● **Try it**: Your output must be the line containing "wood strip (78,328,235,429)" followed by every later line in the entries below, all copied exactly.

● **Input data**:
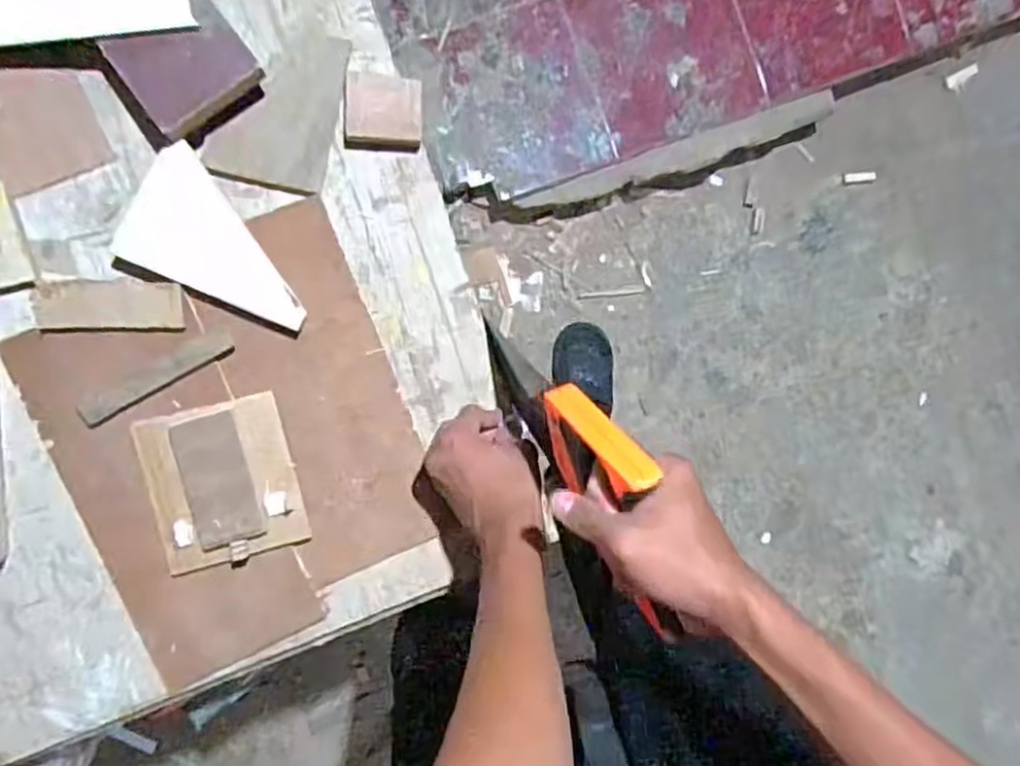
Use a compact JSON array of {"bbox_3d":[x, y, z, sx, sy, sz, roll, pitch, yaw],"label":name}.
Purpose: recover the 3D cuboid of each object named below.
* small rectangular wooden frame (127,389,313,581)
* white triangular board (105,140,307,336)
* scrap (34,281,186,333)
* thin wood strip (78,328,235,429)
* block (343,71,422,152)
[{"bbox_3d":[-0.235,0.083,0.579,0.111,0.016,0.128,-14,94,-7],"label":"small rectangular wooden frame"},{"bbox_3d":[-0.225,-0.117,0.566,0.149,0.019,0.097,23,90,-8],"label":"white triangular board"},{"bbox_3d":[-0.317,-0.060,0.560,0.111,0.006,0.039,0,93,-7],"label":"scrap"},{"bbox_3d":[-0.285,-0.005,0.572,0.128,0.014,0.024,-29,96,-5],"label":"thin wood strip"},{"bbox_3d":[-0.106,-0.226,0.591,0.063,0.011,0.060,4,92,-8],"label":"block"}]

● **Your response**:
* thin wood strip (78,328,235,429)
* block (343,71,422,152)
[{"bbox_3d":[-0.235,0.083,0.579,0.111,0.016,0.128,-14,94,-7],"label":"small rectangular wooden frame"},{"bbox_3d":[-0.225,-0.117,0.566,0.149,0.019,0.097,23,90,-8],"label":"white triangular board"},{"bbox_3d":[-0.317,-0.060,0.560,0.111,0.006,0.039,0,93,-7],"label":"scrap"},{"bbox_3d":[-0.285,-0.005,0.572,0.128,0.014,0.024,-29,96,-5],"label":"thin wood strip"},{"bbox_3d":[-0.106,-0.226,0.591,0.063,0.011,0.060,4,92,-8],"label":"block"}]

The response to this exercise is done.